• _WHAT THE EXERCISE ASKS_
Would you please transcribe the data in full and exactly, excluding images?

• _SOURCE MATERIAL_
----------

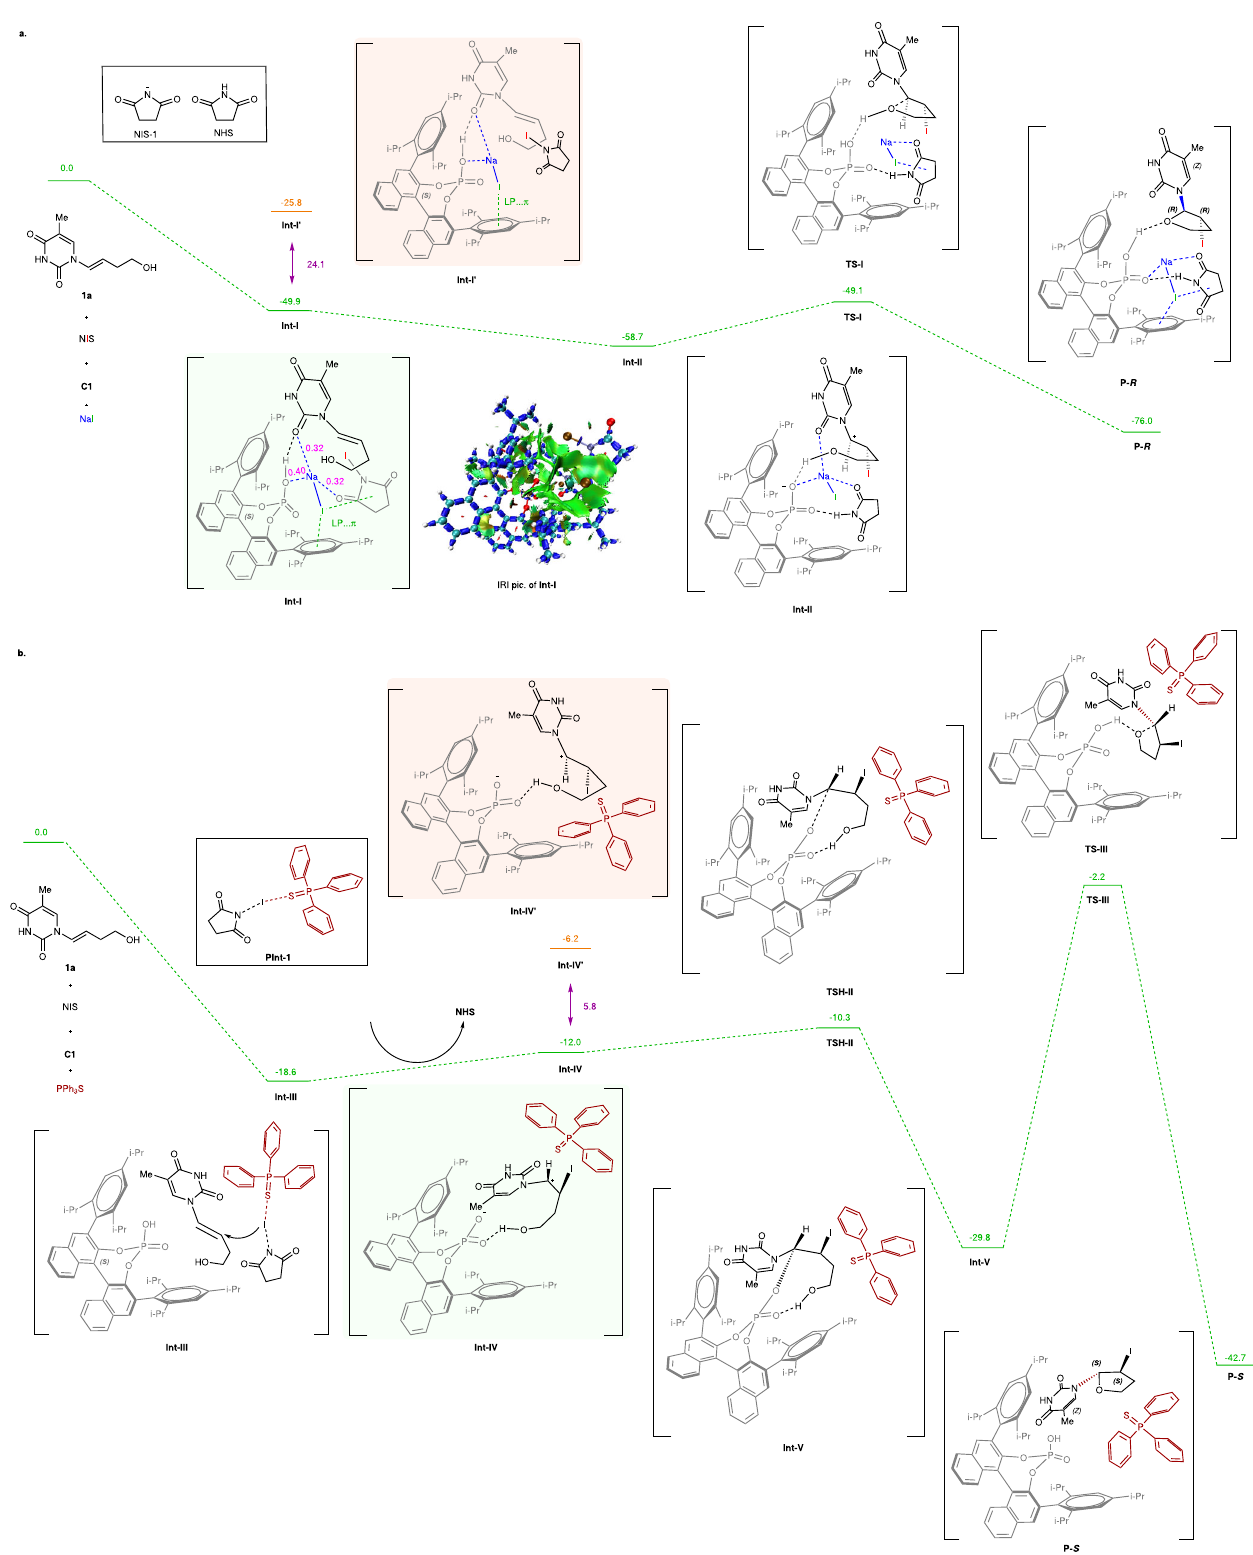
Fig. 8 | The free-energy pro fi le for the additive-controlled asymmetric iodo- cyclizations. a Computational studies of NaI-controlled stereoselective iodocy- clizations ( R -selective/ β -selective conditions). b Computational studies of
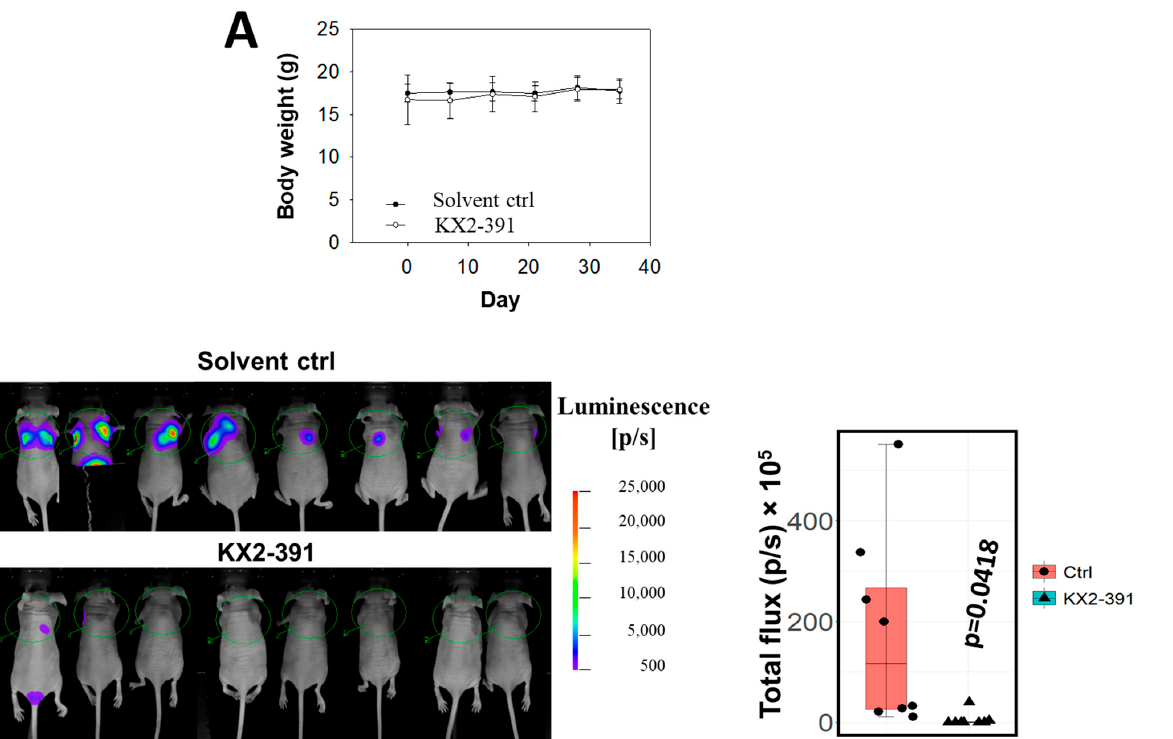
Figure 6. KX2-391 inhibits the lung metastasis of NPC cells. ( A ) The body weight of the mice in the treatment with KX2-391 was analyzed. ( B ) The in fi ltrated HONE1 cells in the lungs were re fl ected by the bioluminescence signals in the nude mice ( n = 8). The luminescence readings from all the mice were presented as a box plot, and each data point was shown. ( C ) Representative H&E staining of the mouse lungs (Scale bar, 2 mm). 4. Discussion Metastasis remains one of the biggest challenges in the management of NPC, and hyperactivity of SRC has been found to be associated with poor prognosis and to induce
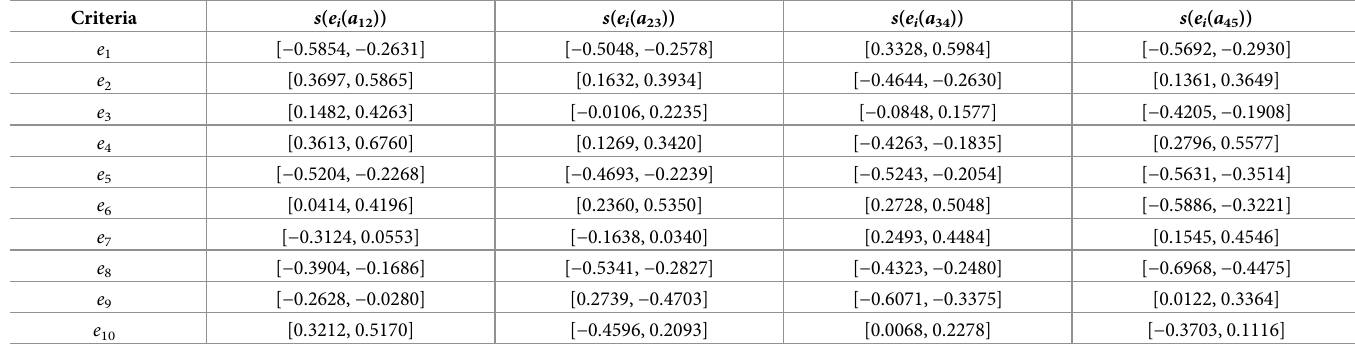
Table 1. Score intervals of the group IDPRs between neighboring candidates in the manager selection problem. Criteria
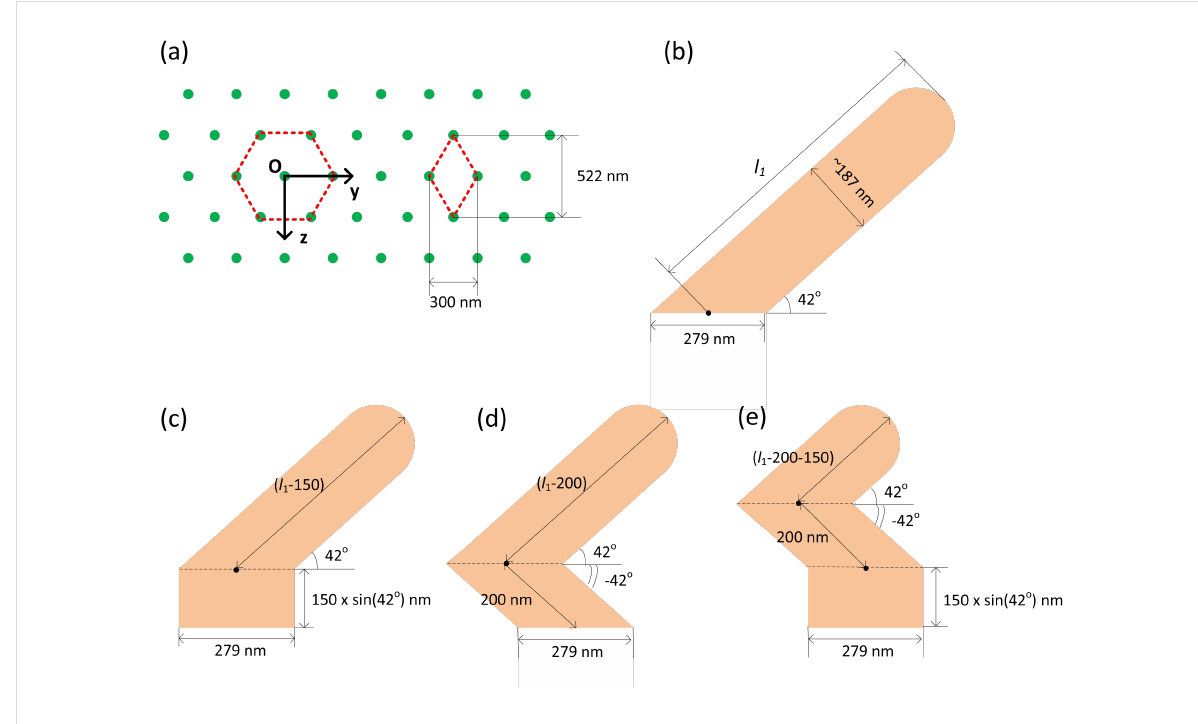
Figure 1: Schematic of the hexagonal pattern substrate (a) and four different target units: (b) S42; (c) S0:42; (d) S − 42:42; (e) S0: −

----------

• _TASK ANSWER_
Fig. 8 | The free-energy pro fi le for the additive-controlled asymmetric iodo- cyclizations. a Computational studies of NaI-controlled stereoselective iodocy- clizations ( R -selective/ β -selective conditions). b Computational studies of
Figure 6. KX2-391 inhibits the lung metastasis of NPC cells. ( A ) The body weight of the mice in the treatment with KX2-391 was analyzed. ( B ) The in fi ltrated HONE1 cells in the lungs were re fl ected by the bioluminescence signals in the nude mice ( n = 8). The luminescence readings from all the mice were presented as a box plot, and each data point was shown. ( C ) Representative H&E staining of the mouse lungs (Scale bar, 2 mm). 4. Discussion Metastasis remains one of the biggest challenges in the management of NPC, and hyperactivity of SRC has been found to be associated with poor prognosis and to induce
Table 1. Score intervals of the group IDPRs between neighboring candidates in the manager selection problem. Criteria
Figure 1: Schematic of the hexagonal pattern substrate (a) and four different target units: (b) S42; (c) S0:42; (d) S − 42:42; (e) S0: −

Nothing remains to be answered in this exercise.